[Document images with source code]
= = = = =

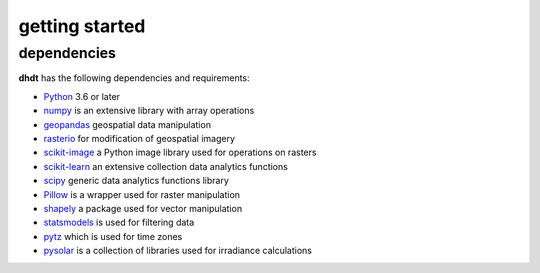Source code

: getting started
===============

dependencies
------------
**dhdt** has the following dependencies and requirements:

* `Python <https://www.python.org/>`_ 3.6 or later
* `numpy <https://numpy.org>`_ is an extensive library with array operations
* `geopandas <https://geopandas.org>`_ geospatial data manipulation
* `rasterio <https://github.com/rasterio/rasterio>`_ for modification of geospatial imagery
* `scikit-image <https://scikit-image.org>`_ a Python image library used for operations on rasters
* `scikit-learn <https://scikit-learn.org>`_ an extensive collection data analytics functions
* `scipy <https://scipy.org>`_ generic data analytics functions library
* `Pillow <https://python-pillow.org>`_ is a wrapper used for raster manipulation
* `shapely <https://github.com/shapely/shapely>`_ a package used for vector manipulation
* `statsmodels <https://www.statsmodels.org>`_ is used for filtering data
* `pytz <https://pythonhosted.org/pytz/>`_ which is used for time zones
* `pysolar <https://pysolar.org>`_ is a collection of libraries used for irradiance calculations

= = = = =

Give the records back exactly. Leave the pictures out.

Source code

: getting started
===============

dependencies
------------
**dhdt** has the following dependencies and requirements:

* `Python <https://www.python.org/>`_ 3.6 or later
* `numpy <https://numpy.org>`_ is an extensive library with array operations
* `geopandas <https://geopandas.org>`_ geospatial data manipulation
* `rasterio <https://github.com/rasterio/rasterio>`_ for modification of geospatial imagery
* `scikit-image <https://scikit-image.org>`_ a Python image library used for operations on rasters
* `scikit-learn <https://scikit-learn.org>`_ an extensive collection data analytics functions
* `scipy <https://scipy.org>`_ generic data analytics functions library
* `Pillow <https://python-pillow.org>`_ is a wrapper used for raster manipulation
* `shapely <https://github.com/shapely/shapely>`_ a package used for vector manipulation
* `statsmodels <https://www.statsmodels.org>`_ is used for filtering data
* `pytz <https://pythonhosted.org/pytz/>`_ which is used for time zones
* `pysolar <https://pysolar.org>`_ is a collection of libraries used for irradiance calculations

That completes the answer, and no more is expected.